The 1980s saw a progressive shift away from psychological treatments of sexual dysfunction to an emphasis on surgical and medical solutions for improving sexual health. Simultaneously, there was a progressive shift within the medical community and public at large, towards viewing the etiology of sexual dysfunction as organic, rather than the psychogenic understanding emphasized by sex therapists. Use of improved sophisticated diagnostic procedures, such as duplex sonography and cavernosograms (although not necessarily improving treatment) added credibility and imprimatur to the importance of organic pathogenesis. This was particularly true in the area of erectile dysfunction, where urologists established dominance, with the successful marketing and use of various intracavernosal and intraurethral systems. Although highly touted by urologists, the treatment efficacy of these products was offset by their intrusiveness into the patients bodies and reduction in spontaneity, their patterns of use required.

Initially, there were few oral treatments for erectile dysfunction, being used by urologists, such as yohimbine based products, trazodone, and bupropion. They had only modest proerectile capability. Pharmaceutical companies were inspired to pursue oral treatments with the promise of less intrusiveness and even greater profits. The first visible evidence of fulfilling that promise was the sildenafil launch. Subsequent to Pfizers success, multiple companies simultaneously pursued clinical trials of easy-to-use treatments for male sexual dysfunction. Among others, these included additional PDE-5 type compounds and other oral treatments, such as ixense (TAP Holdings, Deerfield, IL, USA), and topically applied compounds (MacroChem, Lexington, MA, USA). Additionally, PT-141 (Palatin Technology, Cranbury, NJ, USA) is a nasally administered peptide that is under development, which is presumed to work through a central nervous system mechanism.

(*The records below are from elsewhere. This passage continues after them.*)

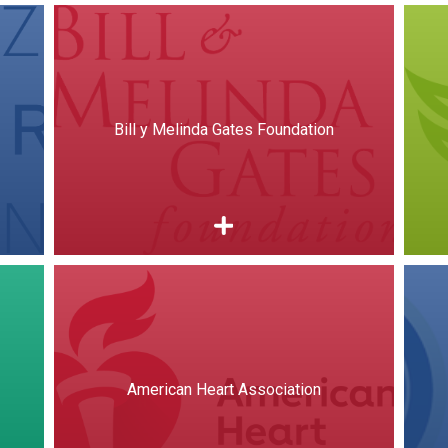
Bill y Melinda Gates Foundation
American Heart Association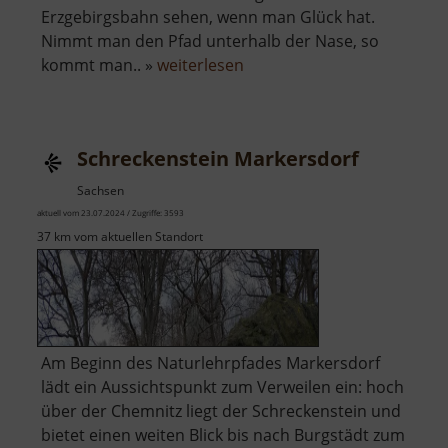
Erzgebirgsbahn sehen, wenn man Glück hat.
Nimmt man den Pfad unterhalb der Nase, so
über
kommt man.. »
weiterlesen
Teufelsnase
bei
Krumhermersdorf
Schreckenstein Markersdorf
Sachsen
aktuell vom 23.07.2024 / Zugriffe: 3593
37 km vom aktuellen Standort
Am Beginn des Naturlehrpfades Markersdorf
lädt ein Aussichtspunkt zum Verweilen ein: hoch
über der Chemnitz liegt der Schreckenstein und
bietet einen weiten Blick bis nach Burgstädt zum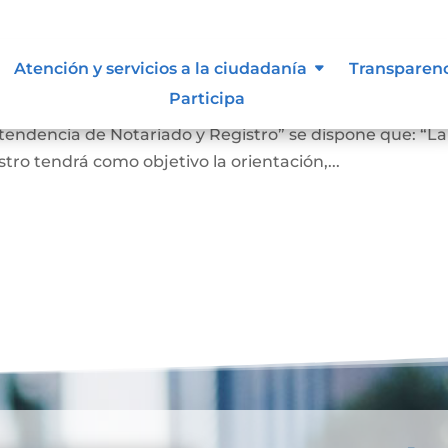
 lo vigilan
Atención y servicios a la ciudadanía
Transparen
Participa
ro En el Artículo 4 del Decreto 2723 de 2014, “Por el cu
ntendencia de Notariado y Registro” se dispone que: “La
ro tendrá como objetivo la orientación,...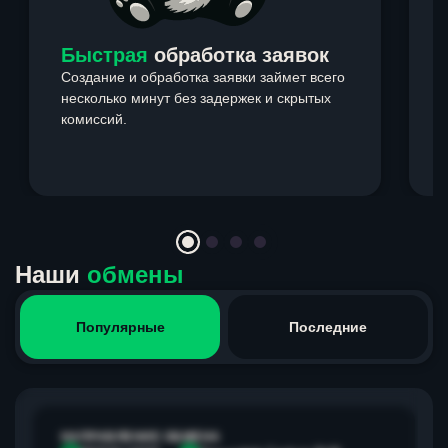
Быстрая
обработка заявок
Создание и обработка заявки займет всего
несколько минут без задержек и скрытых
комиссий.
э
Item
1
of
4
Наши
обмены
Популярные
Последние
НАПРАВЛЕНИЕ ОБМЕНА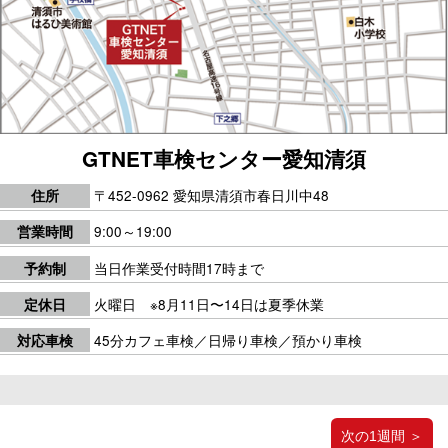
GTNET車検センター愛知清須
〒452-0962 愛知県清須市春日川中48
住所
9:00～19:00
営業時間
当日作業受付時間17時まで
予約制
火曜日 ※8月11日〜14日は夏季休業
定休日
45分カフェ車検／日帰り車検／預かり車検
対応車検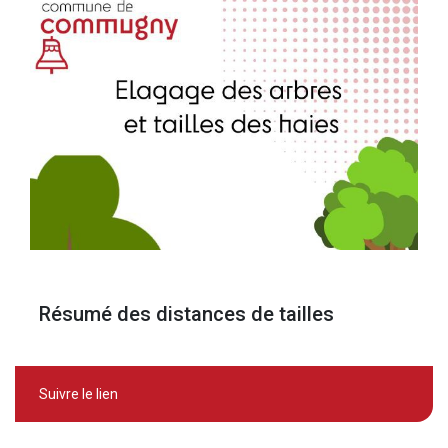
Résumé des distances de tailles
Suivre le lien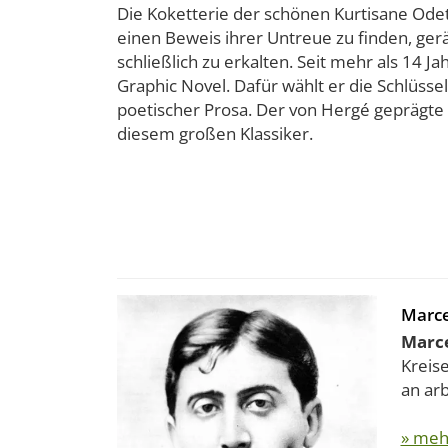
Die Koketterie der schönen Kurtisane Ode
einen Beweis ihrer Untreue zu finden, gerä
schließlich zu erkalten. Seit mehr als 14 
Graphic Novel. Dafür wählt er die Schlüss
poetischer Prosa. Der von Hergé geprägte C
diesem großen Klassiker.
Marce
Marce
Kreis
an arb
» meh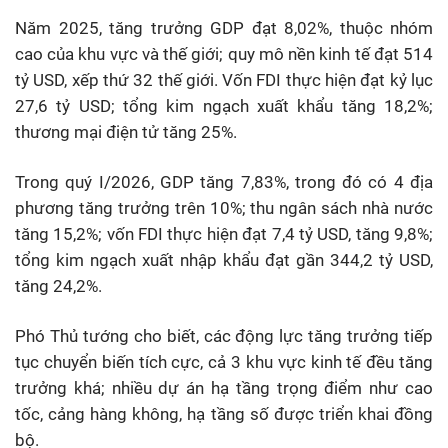
Năm 2025, tăng trưởng GDP đạt 8,02%, thuộc nhóm
cao của khu vực và thế giới; quy mô nền kinh tế đạt 514
tỷ USD, xếp thứ 32 thế giới. Vốn FDI thực hiện đạt kỷ lục
27,6 tỷ USD; tổng kim ngạch xuất khẩu tăng 18,2%;
thương mại điện tử tăng 25%.
Trong quý I/2026, GDP tăng 7,83%, trong đó có 4 địa
phương tăng trưởng trên 10%; thu ngân sách nhà nước
tăng 15,2%; vốn FDI thực hiện đạt 7,4 tỷ USD, tăng 9,8%;
tổng kim ngạch xuất nhập khẩu đạt gần 344,2 tỷ USD,
tăng 24,2%.
Phó Thủ tướng cho biết, các động lực tăng trưởng tiếp
tục chuyển biến tích cực, cả 3 khu vực kinh tế đều tăng
trưởng khá; nhiều dự án hạ tầng trọng điểm như cao
tốc, cảng hàng không, hạ tầng số được triển khai đồng
bộ.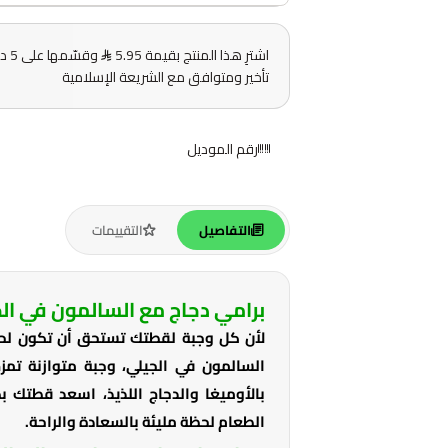
اشترِ هذا المنتج بقيمة 5.95
وقس
تأخير ومتوافق مع الشريعة الإسلامية
رقم الموديل
التفاصيل
التقييمات
برامي دجاج مع السالمون في الج
لأن كل وجبة لقطتك تستحق أن تكون لحظ
السالمون في الجيلي، وجبة متوازنة تمز
بالأوميغا والدجاج اللذيذ، اسعد قطتك 
الطعام لحظة مليئة بالسعادة والراحة.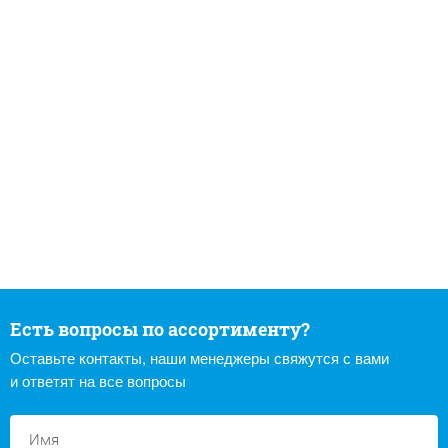
Есть вопросы по ассортименту?
Оставьте контакты, наши менеджеры свяжутся с вами
и ответят на все вопросы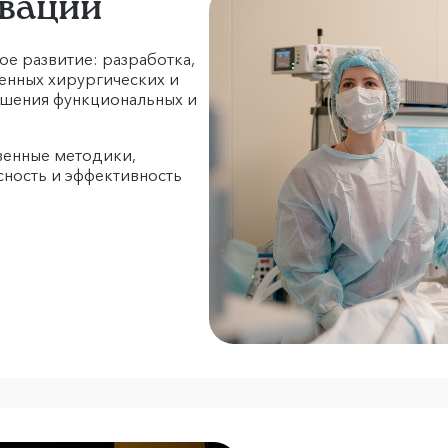
овации
е развитие: разработка,
енных хирургических и
чшения функциональных и
твенные методики,
сность и эффективность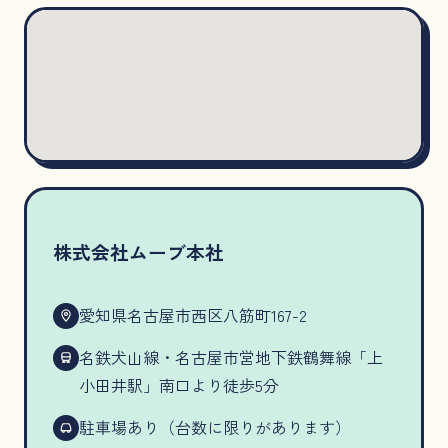
株式会社ムーブ本社
愛知県名古屋市西区八筋町167-2
名鉄犬山線・名古屋市営地下鉄鶴舞線「上
小田井駅」南口より徒歩5分
駐車場あり（台数に限りがあります）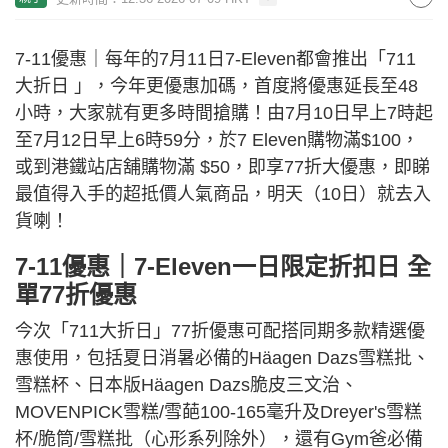
7-11優惠｜每年的7月11日7-Eleven都會推出「711
大折日 」，今年更優惠加碼，首度將優惠延長至48
小時，大家就有更多時間搶購！由7月10日早上7時起
至7月12日早上6時59分，於7 Eleven購物滿$100，
或到港鐵站店舖購物滿 $50，即享77折大優惠，即睇
最值得入手的超抵價人氣商品，明天（10日）就去入
貨喇！
7-11優惠｜7-Eleven一日限定折扣日 全
單77折優惠
今次「711大折日」77折優惠可配搭同期多款精選優
惠使用，包括夏日消暑必備的Häagen Dazs雪糕批、
雪糕杯、日本版Häagen Dazs脆皮三文治、
MOVENPICK雪糕/雪葩100-165毫升及Dreyer's雪糕
杯/脆筒/雪糕批（心形系列除外），還有Gym爸必備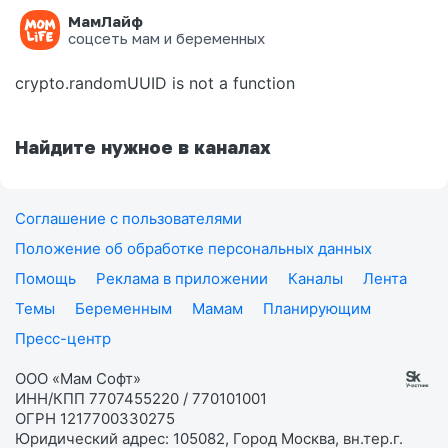
МамЛайф
Ошибка на странице
соцсеть мам и беременных
crypto.randomUUID is not a function
Найдите нужное в каналах
Соглашение с пользователями
Положение об обработке персональных данных
Помощь
Реклама в приложении
Каналы
Лента
Темы
Беременным
Мамам
Планирующим
Пресс-центр
ООО «Мам Софт»
ИНН/КПП 7707455220 / 770101001
ОГРН 1217700330275
Юридический адрес: 105082, Город Москва, вн.тер.г.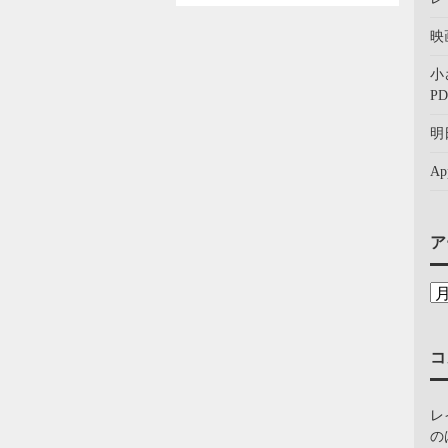
映
小
PD
明
A
ア
コ
レ
の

Currently, there are three highly efficacious PDE-5, FDA-approved treatments for erectile dysfunction: sildenafil, vardenafil, and tadalafil. Reviews of long-term extension studies and published accounts of use in clinical practice show that sildenafils effectiveness was maintained with long-term treatment. “Significantly improved erectile function was demonstrated for sildenafil compared with placebo for all efficacy parameters analyzed (P , 0.02 to 0.0001), regardless of patient age, race, body mass index, erectile dysfunction etiology, erectile dysfunction severity, erectile dysfunction duration, or the presence of various co morbidities. Long-term effectiveness was assessed in three open-label extension studies.” Vardenafil (launched in 2003) “is a potent, selective PDE-5 inhibitor, which improved erectile function in a broad population of men with erectile dysfunction and in characteristically challenging-to-treat groups such as diabetic and post prostatectomy patients.” Tadalafil also launched in 2003, when taken, “as needed before sexual activity and without restrictions on food or alcohol intake, significantly improved erectile function. It allowed a substantial proportion of patients to achieve a normal IIEF erectile function domain score, exhibited a broad window of therapeutic responsiveness and was well tolerated in a representative population of patients with broadspectrum erectile dysfunction.”